The tyrant welds together the opposing parties.
§ 37. In the shocking condition of cities like Athens before Peisistratus, or the Megara of Theognis, we may even go so far as to say that, without an interval during which both parties were taught simply to obey, no reasonable political life was possible. The haughty noble must be taught that he too had a master; he must be taught to treat his plebeian brother as another man, and not merely as a beast of burden. The poor must learn that they could be protected from every rich man's oppression, that they could follow their business in peace, and that they could appeal to a sovran who ruled by their sympathy and would listen to their voice.
Cases of an umpire voluntarily appointed.
There were even a few cases where the opposing parties voluntarily elected a single man, such as Pittacus or Solon, as umpire, and where their trust was nobly requited. But even in less exceptional cases, such as that of Peisistratus of Athens, I make bold to say that the constitution of Cleisthenes would not have succeeded, had not the people received the training in peace and obedience given them by the Peisistratid family. The despots may have murdered or exiled the leading men; they at all events welded the people into some unity, some homogeneity, if it were merely in the common burdens they inflicted, and the common antipathies they excited. And this is the most adverse view that can be urged. The picture we have of Peisistratus, especially in the Polity of the Athenians of recent fame, is that of a just and kindly man, wielding
his power of coercion for the general happiness of his subjects.

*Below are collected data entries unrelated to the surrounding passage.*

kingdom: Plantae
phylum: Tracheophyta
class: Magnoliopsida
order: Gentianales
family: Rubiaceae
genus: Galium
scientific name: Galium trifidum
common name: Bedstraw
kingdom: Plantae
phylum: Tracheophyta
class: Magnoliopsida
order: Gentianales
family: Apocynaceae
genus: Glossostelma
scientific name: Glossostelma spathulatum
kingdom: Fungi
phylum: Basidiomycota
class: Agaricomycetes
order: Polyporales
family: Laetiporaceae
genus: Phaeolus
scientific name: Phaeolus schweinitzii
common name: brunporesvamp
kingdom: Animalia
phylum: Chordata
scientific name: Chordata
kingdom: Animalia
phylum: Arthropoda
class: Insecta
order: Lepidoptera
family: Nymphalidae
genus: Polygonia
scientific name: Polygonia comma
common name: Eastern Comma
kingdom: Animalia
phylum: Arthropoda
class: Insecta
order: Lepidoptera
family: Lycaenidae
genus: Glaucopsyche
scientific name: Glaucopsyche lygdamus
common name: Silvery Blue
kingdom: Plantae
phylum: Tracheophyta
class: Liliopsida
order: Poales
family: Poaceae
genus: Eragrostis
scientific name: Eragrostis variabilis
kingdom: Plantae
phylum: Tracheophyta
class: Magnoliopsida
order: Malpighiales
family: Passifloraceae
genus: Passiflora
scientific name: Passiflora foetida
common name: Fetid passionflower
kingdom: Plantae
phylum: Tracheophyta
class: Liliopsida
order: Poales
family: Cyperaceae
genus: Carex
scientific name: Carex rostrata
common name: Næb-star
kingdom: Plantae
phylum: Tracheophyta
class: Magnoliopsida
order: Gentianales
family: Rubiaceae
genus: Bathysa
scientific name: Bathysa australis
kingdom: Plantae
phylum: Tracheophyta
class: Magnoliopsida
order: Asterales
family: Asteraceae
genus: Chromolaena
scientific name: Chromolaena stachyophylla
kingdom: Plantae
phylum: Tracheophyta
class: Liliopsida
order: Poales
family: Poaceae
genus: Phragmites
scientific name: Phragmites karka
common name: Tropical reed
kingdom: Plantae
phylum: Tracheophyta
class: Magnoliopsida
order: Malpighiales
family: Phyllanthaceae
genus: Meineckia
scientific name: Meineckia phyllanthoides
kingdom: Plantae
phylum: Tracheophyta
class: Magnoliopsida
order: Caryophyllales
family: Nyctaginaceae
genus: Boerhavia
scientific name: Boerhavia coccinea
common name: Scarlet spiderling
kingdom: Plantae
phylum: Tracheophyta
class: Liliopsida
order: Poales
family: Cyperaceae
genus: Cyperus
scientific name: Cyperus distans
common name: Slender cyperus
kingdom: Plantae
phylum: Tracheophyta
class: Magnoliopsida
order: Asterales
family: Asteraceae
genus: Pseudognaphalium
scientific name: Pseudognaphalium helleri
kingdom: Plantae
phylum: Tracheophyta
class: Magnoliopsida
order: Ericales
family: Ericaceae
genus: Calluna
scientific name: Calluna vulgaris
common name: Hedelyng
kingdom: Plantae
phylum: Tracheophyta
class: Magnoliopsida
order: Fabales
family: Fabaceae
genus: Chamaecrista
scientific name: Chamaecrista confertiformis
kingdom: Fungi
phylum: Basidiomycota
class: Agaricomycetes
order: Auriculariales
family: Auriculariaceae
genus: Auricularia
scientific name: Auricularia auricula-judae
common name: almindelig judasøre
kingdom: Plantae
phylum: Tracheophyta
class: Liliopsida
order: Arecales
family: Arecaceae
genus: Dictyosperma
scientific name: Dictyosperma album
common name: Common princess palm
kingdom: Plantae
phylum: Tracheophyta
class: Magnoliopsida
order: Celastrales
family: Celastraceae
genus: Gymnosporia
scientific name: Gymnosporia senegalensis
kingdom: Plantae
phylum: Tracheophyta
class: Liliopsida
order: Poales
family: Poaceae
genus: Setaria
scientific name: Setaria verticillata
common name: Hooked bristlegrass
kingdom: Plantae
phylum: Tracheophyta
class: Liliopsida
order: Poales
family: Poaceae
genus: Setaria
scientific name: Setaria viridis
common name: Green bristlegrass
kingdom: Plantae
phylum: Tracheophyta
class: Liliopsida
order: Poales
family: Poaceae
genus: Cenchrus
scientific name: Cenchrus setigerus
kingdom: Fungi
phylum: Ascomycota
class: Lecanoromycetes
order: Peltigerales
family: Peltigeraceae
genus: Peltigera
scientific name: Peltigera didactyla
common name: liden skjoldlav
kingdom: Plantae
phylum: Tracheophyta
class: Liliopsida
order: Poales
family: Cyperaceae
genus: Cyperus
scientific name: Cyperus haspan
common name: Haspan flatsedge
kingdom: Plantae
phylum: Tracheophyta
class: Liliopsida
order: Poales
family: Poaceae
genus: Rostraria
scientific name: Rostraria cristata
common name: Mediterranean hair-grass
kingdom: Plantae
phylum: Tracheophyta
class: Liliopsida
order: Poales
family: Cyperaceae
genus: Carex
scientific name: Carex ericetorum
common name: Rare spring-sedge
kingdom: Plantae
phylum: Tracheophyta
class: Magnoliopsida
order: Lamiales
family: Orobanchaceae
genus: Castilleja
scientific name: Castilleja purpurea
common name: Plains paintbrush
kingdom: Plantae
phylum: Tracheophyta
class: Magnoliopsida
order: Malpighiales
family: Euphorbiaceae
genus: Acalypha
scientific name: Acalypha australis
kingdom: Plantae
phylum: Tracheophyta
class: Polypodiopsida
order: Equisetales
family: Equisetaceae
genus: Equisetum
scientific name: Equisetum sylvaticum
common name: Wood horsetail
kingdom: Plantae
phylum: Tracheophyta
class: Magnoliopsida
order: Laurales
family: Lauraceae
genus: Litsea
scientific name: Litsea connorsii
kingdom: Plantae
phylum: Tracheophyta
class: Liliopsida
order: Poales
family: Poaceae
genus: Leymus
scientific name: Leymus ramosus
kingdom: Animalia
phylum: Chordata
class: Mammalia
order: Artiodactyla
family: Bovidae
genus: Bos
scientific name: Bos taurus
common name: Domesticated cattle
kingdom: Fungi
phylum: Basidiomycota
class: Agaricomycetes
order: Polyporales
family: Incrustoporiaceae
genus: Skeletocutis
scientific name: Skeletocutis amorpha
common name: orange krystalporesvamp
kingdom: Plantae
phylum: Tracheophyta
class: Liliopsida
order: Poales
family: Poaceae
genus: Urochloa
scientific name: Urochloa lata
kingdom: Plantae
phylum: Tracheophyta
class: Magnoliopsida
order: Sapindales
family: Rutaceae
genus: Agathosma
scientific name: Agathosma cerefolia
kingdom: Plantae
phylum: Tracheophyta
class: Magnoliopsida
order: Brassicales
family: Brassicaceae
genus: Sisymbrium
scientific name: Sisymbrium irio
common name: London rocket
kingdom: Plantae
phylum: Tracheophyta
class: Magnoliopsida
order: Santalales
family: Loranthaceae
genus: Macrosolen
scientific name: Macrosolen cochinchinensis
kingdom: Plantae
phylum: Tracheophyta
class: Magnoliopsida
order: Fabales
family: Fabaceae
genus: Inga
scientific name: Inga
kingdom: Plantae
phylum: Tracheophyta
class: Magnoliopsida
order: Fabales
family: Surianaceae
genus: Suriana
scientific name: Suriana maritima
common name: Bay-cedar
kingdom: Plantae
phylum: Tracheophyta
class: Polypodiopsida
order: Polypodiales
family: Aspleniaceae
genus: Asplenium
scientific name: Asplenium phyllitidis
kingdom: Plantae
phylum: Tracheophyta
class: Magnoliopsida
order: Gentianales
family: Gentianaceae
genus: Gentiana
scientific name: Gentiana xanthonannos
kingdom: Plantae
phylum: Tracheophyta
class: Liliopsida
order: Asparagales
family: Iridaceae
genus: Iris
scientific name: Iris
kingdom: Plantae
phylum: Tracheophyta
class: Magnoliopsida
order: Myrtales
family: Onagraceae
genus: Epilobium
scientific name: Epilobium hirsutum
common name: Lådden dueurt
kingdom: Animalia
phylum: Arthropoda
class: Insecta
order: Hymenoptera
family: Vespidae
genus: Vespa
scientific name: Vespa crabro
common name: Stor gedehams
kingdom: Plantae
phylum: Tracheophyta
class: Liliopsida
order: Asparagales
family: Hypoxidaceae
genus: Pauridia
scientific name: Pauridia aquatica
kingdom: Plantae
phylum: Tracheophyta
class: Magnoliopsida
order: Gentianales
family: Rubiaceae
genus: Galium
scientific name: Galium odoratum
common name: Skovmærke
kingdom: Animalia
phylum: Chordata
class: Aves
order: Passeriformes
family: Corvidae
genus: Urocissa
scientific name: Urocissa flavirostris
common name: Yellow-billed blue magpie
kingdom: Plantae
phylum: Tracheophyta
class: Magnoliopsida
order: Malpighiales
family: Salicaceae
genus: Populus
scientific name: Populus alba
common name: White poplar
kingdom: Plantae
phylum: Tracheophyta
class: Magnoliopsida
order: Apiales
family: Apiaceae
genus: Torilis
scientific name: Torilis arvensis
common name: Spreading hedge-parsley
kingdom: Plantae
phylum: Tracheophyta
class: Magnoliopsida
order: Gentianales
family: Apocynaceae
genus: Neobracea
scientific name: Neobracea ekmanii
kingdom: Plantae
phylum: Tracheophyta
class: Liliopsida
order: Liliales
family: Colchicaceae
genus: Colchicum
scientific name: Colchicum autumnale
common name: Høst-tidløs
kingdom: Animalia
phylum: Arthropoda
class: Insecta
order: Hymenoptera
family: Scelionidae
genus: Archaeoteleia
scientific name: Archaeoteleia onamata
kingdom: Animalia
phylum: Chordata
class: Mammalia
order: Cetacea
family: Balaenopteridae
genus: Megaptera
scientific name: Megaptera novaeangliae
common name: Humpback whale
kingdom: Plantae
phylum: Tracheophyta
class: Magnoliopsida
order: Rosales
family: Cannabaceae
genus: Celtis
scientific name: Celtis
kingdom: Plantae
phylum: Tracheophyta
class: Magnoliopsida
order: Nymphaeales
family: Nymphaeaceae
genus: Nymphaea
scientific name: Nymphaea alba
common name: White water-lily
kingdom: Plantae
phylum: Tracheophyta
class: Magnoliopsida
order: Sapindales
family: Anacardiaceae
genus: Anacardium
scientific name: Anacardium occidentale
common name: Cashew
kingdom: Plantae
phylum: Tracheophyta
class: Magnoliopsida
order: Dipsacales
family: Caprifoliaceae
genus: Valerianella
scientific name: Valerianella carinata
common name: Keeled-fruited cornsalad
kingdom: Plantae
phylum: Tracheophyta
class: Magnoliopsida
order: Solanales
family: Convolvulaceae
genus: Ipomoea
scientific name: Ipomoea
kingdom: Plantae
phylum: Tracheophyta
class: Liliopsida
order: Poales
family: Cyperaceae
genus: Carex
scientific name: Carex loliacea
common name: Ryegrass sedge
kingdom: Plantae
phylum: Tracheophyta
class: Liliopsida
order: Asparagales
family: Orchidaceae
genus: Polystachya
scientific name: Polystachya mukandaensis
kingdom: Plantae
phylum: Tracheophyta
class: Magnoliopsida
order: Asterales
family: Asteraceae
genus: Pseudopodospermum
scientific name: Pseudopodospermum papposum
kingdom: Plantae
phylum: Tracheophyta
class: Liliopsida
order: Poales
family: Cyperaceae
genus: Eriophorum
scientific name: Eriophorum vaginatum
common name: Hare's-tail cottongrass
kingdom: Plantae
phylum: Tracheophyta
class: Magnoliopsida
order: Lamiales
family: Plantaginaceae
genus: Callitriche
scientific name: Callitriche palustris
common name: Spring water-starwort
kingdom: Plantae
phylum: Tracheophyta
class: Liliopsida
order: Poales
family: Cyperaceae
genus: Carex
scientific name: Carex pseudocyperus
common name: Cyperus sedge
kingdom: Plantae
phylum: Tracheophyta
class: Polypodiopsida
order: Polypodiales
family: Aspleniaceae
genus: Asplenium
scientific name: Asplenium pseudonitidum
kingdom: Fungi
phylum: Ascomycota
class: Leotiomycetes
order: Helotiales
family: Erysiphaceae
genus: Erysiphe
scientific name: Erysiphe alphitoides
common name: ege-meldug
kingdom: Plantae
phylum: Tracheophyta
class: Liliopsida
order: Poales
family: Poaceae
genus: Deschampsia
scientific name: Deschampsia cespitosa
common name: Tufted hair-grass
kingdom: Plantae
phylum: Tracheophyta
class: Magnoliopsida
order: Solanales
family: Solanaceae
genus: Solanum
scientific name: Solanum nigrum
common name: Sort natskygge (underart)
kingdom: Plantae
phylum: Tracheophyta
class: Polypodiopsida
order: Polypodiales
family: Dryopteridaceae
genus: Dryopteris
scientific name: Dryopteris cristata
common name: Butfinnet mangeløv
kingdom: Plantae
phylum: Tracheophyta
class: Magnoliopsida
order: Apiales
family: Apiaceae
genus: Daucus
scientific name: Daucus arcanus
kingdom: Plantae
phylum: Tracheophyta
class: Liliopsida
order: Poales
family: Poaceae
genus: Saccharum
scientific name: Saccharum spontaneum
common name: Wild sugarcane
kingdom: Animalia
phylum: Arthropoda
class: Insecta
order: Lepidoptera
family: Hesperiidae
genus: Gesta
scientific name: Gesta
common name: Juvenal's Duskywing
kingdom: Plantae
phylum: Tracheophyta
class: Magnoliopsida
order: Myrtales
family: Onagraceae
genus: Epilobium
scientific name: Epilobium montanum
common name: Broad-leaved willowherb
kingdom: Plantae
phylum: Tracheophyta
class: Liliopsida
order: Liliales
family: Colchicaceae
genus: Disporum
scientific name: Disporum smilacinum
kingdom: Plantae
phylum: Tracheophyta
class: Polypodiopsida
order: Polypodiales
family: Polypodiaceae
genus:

Services of the tyrants to art.
Examples.
This then was the political value of the early tyrants, and a feature in them which is generally overlooked. Their services to the artistic progress of Greece in art and literature are more manifest, and therefore less ignored. The day of great architectural works, such as the castles and tombs of Argolis, the draining of Lake Copais, had passed away with the absolute rulers of pre-historic times. Even Agamemnon and his fellows, who probably represent a later stage in Greek society, would not have dared to set their subjects to such task-work. So long as there were many masters in each city and State, all such achievements were impossible. With the tyrants began again the building of large temples, the organizing of fleets, the sending out of colonies, the patronage of clever handicrafts, the promoting of all the arts. It was the care of Peisistratus for the study of Homer, and no doubt for other old literature, which prepared the Athenian people to understand Æschylus. Nay, this tyrant is said to have specially favoured the nascent drama, and so to have led the way to the splendid results that come upon us, with apparent suddenness, in liberated Athens. The Orthagorids, the Cypselids, and single tyrants such as Polycrates of Samos and Pheidon of Argos, did similar services for Greek art: they organized fleets and promoted commerce; they had personal intercourse of a more definite and intimate kind with one another than
States as such can possibly have; they increased the knowledge and wealth of the lower classes, as well as their relative position in the State; and so out of apparent evil came real good[86:1].